Re: broken check in wchar testsuite
- From: Brian Inglis <Brian dot Inglis at SystematicSw dot ab dot ca>
- To: newlib at sourceware dot org
- Date: Tue, 3 Sep 2019 14:40:25 -0600
- Subject: Re: broken check in wchar testsuite
- References: <CAHL7psEVh4iR05KWW8PM-x4yDsSAyQ1C_QFkH6RC3uKc=cTnHg@mail.gmail.com>
- Reply-to: Brian dot Inglis at SystematicSw dot ab dot ca
On 2019-09-03 10:00, Giacomo Tesio wrote:
> Appartently the check at newlib/testsuite/newlib.wctype/twctype.c:40
> is wrong since the unicode character 0x0967 is a number, not a letter.

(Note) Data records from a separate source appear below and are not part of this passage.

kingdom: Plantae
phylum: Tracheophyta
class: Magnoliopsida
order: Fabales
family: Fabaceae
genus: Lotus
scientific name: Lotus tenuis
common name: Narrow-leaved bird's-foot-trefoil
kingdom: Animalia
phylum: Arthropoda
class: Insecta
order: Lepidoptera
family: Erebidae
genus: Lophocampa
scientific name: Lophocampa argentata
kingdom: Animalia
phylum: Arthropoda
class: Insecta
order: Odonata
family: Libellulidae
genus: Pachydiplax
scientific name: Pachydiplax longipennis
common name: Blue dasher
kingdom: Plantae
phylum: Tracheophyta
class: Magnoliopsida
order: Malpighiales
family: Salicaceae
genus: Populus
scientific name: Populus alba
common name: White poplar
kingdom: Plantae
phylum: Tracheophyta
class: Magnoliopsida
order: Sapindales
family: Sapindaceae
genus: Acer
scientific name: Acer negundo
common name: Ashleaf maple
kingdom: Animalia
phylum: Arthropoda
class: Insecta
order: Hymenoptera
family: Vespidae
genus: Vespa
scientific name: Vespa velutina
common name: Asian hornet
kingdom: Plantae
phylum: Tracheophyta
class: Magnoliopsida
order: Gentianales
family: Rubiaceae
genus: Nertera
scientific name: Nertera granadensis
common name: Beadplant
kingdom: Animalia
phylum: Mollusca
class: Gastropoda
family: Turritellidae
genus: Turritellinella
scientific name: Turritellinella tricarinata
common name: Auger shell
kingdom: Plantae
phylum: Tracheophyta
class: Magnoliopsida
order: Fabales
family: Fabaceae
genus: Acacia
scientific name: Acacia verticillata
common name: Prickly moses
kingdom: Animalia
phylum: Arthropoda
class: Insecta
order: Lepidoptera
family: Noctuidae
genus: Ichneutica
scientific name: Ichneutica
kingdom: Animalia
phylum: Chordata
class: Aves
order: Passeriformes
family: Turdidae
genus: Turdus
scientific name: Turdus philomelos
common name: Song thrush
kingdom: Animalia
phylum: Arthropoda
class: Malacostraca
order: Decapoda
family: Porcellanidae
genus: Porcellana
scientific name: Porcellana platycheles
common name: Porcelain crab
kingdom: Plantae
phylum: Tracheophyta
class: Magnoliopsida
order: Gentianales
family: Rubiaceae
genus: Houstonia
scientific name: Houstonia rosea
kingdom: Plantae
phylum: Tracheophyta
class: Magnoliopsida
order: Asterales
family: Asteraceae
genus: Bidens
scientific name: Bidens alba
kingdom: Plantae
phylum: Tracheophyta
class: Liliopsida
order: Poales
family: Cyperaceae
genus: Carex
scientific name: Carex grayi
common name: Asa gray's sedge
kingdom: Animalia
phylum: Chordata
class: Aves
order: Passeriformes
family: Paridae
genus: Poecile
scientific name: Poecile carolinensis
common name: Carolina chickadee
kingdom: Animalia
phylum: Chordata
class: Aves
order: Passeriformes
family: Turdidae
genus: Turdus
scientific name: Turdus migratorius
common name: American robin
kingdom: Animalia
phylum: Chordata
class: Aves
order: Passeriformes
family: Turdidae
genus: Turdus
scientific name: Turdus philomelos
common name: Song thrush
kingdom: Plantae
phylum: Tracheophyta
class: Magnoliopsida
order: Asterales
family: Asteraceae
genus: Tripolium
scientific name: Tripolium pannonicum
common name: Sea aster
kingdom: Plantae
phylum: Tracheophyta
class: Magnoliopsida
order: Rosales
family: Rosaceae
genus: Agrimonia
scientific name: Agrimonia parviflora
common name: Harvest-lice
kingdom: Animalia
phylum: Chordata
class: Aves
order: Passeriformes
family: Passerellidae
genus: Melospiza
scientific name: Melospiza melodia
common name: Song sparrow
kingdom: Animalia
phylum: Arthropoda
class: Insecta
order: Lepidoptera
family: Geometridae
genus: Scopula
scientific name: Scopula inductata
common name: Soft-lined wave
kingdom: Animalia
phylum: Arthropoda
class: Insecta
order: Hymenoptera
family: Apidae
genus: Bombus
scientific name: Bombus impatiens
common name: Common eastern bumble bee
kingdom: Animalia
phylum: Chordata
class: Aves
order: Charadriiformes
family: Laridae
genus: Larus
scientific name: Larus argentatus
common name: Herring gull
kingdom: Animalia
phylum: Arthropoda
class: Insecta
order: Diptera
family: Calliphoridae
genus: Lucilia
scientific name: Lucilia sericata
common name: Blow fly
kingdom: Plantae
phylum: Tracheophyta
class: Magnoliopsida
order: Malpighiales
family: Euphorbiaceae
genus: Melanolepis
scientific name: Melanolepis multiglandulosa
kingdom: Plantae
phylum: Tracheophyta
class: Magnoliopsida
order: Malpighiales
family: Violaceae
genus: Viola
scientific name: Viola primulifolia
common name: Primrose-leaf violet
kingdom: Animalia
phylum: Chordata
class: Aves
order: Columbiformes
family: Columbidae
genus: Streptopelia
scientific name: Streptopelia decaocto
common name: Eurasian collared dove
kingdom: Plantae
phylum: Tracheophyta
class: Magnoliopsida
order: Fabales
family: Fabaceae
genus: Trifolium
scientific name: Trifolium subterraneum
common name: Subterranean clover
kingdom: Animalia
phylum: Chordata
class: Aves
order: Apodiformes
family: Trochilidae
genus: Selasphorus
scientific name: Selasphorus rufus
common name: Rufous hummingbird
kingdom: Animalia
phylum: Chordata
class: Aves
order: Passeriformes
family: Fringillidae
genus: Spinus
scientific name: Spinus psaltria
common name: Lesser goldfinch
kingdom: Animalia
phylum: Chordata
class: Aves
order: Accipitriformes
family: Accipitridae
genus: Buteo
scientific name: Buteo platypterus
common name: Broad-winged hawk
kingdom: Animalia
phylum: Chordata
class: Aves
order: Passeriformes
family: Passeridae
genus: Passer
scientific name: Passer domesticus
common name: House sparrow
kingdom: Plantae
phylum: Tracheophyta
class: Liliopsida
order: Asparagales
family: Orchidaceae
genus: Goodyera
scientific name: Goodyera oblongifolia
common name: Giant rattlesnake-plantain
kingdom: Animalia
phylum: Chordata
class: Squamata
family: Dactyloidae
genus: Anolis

> See https://www.fileformat.info/info/unicode/char/0967/index.htm
$ grep '^0967' /usr/share/unicode/ucd/UnicodeData.txt
0967;DEVANAGARI DIGIT ONE;Nd;0;L;;1;1;1;N;;;;;
Those have been there as digits since Unicode 1.0 in 1991:
http://www.unicode.org/versions/Unicode1.0.0/ch04.pdf
> The nearest letter I've found is 0x0961, see
> https://www.fileformat.info/info/unicode/char/0961/index.htm
$ egrep '^1?096.;[^;]+LETTER[^;]+;L' /usr/share/unicode/ucd/UnicodeData.txt
0960;DEVANAGARI LETTER VOCALIC RR;Lo;0;L;;;;;N;;;;;
0961;DEVANAGARI LETTER VOCALIC LL;Lo;0;L;;;;;N;;;;;
Perhaps 0x0967 was intended to be one of the letters 0x0[0124578F]67:
$ egrep '^1?0.67;[^;]+LETTER[^;]+;L' /usr/share/unicode/ucd/UnicodeData.txt
0067;LATIN SMALL LETTER G;Ll;0;L;;;;;N;;;0047;;0047
0167;LATIN SMALL LETTER T WITH STROKE;Ll;0;L;;;;;N;LATIN SMALL LETTER T
BAR;;0166;;0166
0267;LATIN SMALL LETTER HENG WITH HOOK;Ll;0;L;;;;;N;LATIN SMALL LETTER HENG HOOK;;;;
0467;CYRILLIC SMALL LETTER LITTLE YUS;Ll;0;L;;;;;N;;;0466;;0466
0567;ARMENIAN SMALL LETTER EH;Ll;0;L;;;;;N;;;0537;;0537
0767;ARABIC LETTER NOON WITH TWO DOTS BELOW;Lo;0;AL;;;;;N;;;;;
0867;SYRIAC LETTER MALAYALAM RA;Lo;0;AL;;;;;N;;;;;
0F67;TIBETAN LETTER HA;Lo;0;L;;;;;N;;;;;
10367;OLD PERMIC LETTER YRY;Lo;0;L;;;;;N;;;;;
10467;SHAVIAN LETTER EGG;Lo;0;L;;;;;N;;;;;
10867;PALMYRENE LETTER HETH;Lo;0;R;;;;;N;;;;;
10A67;OLD SOUTH ARABIAN LETTER RESH;Lo;0;R;;;;;N;;;;;
10B67;INSCRIPTIONAL PAHLAVI LETTER HETH;Lo;0;R;;;;;N;;;;;
Could just pick the first for a patch:
--- a/twctype.c 2019-03-23 20:44:45.229950600 -0600
+++ b/twctype.c 2019-09-03 14:10:30.440326700 -0600
@@ -37,7 +37,7 @@ int main()
else
{
setlocale (LC_CTYPE, "C-UTF-8");
- CHECK (iswalpha(0x0967));
+ CHECK (iswalpha(0x0067));
CHECK (!iswalpha(0x128e));
CHECK (iswalnum(0x1d7ce));
CHECK (!iswalnum(0x1d800));
--
Take care. Thanks, Brian Inglis, Calgary, Alberta, Canada
This email may be disturbing to some readers as it contains
too much technical detail. Reader discretion is advised.